Essential nature of the problem and its solution

In order to better understand the conflicting sides of imperialism’s campaign to expand into Yugoslavia and the other workers states in Eastern Europe and elsewhere, it’s important to perceive the following four main factors involved in imperialism’s shorter-term and longer-term goals:

1) The combined struggle by all imperialist powers is to break down the resistance of workers in the former Soviet bloc countries to a capitalist takeover of their economies and the destruction of the remaining conquests of their socialist revolutions.

2) At the same time, there is already sharp economic competition among the world’s imperialist powers for the largest shares of the new fields of investment and profits-a competition slated to become explosive when the expansion of the productive forces of global capitalism saturates the markets when the multiplying mass of commodities being produced cannot find buyers.

3) The struggle within the workers states between the gangs of bureaucrats and emerging capitalists in each of these nation states against their own working classes will be intensified when the bubble economy bursts. Unlike before the forced march toward capitalist restoration began, the workers states are now at least partly dependent on the stability of the global capitalist economy. Thus, when the impending crisis breaks out of control, their already declining economies will sharply drop further.

4) And finally, like the developing conflict between capitalists, the conflict between each of these gangs of bureaucrats morphing into capitalists against each other will also reach crisis proportions.

This last factor explains the conflict by the Serbian gang against its counterparts in the former Federal Republic of Yugoslavia.
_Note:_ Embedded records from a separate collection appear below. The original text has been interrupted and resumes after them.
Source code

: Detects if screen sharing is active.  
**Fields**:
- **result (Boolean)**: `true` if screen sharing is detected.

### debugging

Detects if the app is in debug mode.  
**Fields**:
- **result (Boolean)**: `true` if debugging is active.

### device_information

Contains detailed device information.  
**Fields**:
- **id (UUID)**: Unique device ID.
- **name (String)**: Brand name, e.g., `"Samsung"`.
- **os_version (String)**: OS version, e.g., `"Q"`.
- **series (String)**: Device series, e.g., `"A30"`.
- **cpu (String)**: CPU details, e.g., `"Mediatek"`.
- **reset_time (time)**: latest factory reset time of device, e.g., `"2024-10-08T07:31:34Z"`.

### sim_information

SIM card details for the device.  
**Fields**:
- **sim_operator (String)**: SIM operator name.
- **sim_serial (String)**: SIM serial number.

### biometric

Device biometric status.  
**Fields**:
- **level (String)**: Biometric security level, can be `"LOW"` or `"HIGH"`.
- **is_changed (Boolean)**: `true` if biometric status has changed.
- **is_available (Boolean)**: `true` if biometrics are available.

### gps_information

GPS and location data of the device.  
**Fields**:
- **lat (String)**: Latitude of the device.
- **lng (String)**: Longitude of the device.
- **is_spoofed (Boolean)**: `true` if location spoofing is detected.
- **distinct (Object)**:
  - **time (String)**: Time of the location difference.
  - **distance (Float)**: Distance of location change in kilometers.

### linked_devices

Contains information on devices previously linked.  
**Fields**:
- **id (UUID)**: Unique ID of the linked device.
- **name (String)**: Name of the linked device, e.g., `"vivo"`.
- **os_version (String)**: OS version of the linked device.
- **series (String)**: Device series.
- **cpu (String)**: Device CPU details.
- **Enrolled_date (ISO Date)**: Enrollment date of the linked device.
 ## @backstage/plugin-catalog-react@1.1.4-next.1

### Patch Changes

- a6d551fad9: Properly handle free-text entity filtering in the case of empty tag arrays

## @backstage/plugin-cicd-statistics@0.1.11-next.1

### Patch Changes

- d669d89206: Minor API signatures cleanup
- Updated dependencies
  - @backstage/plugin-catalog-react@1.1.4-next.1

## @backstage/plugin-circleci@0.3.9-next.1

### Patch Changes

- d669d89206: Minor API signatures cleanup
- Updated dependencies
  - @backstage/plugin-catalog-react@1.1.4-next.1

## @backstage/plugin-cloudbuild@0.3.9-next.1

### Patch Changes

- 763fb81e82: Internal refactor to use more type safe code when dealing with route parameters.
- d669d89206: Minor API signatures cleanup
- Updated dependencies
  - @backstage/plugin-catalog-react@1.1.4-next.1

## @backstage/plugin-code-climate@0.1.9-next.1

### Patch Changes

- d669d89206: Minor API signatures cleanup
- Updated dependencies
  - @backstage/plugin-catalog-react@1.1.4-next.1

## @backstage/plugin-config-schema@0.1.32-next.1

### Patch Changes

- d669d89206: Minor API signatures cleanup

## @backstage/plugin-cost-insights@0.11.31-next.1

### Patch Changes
The only real solution to Kosovo’s deadly dilemma

While the people of Kosovo had no choice but to resist with everything they could muster against the Milosevic regime’s barbarous and deadly ethnic cleansing and expulsion from their homes and land, independence in itself is not a solution to their problem. Without finding a solution to the social, economic, and political underpinnings of oppression, the problem of oppression can be somewhat reduced but not eliminated.

Neither, however, is there any solution for the Serbians, Croats, Bosnians, and the other peoples of Yugoslavia of their oppression by world imperialism strictly within and of themselves. Such a problem is for them also not fully achievable based on their own resources alone.

There are few oppressed peoples anywhere that have the power based on their own resources alone to liberate themselves from far more powerful oppressors. Even in the best case, it is absolutely necessary to win reliable allies in order to ultimately prevail.

Revolutionary Cuba, for instance, has so far succeeded in maintaining its national independence from the U.S. imperialist Goliath just 90 miles from home only because Cuban leaders maintained internal class solidarity and to the extent of their ability extend it to other suffering victims of capitalist imperialism in Latin America and Africa.

Though blockaded by the American imperialist colossus, Cuba has educated and produced a large supply of medical doctors for export, free of charge, to those peoples under the heel of imperialism which had driven them down to lowest possible depths of impoverishment.

Such superbly honorable sacrifices made by this island socialist republic of some 11 million souls in the name of human and class solidarity has strengthened Cuba against imperialism, and will come back in spades when the developing global economic crisis breaks loose and leaves workers everywhere with no choice but to find their way back to the class struggle road to freedom.

As distant as a common working-class offensive against imperialism and the capitalist-restorationist Stalinist bureaucratic agents of world imperialism may appear at the moment, it is the only way out of the dilemma faced by the workers of Yugoslavia, the former Soviet Union, Eastern Europe and Asia-and, to add the obvious, the fundamental challenge facing the world working class.

I will conclude with the historic slogan of revolutionary socialism: “Workers of the World Unite! You have nothing to lose but your chains and a world to gain!”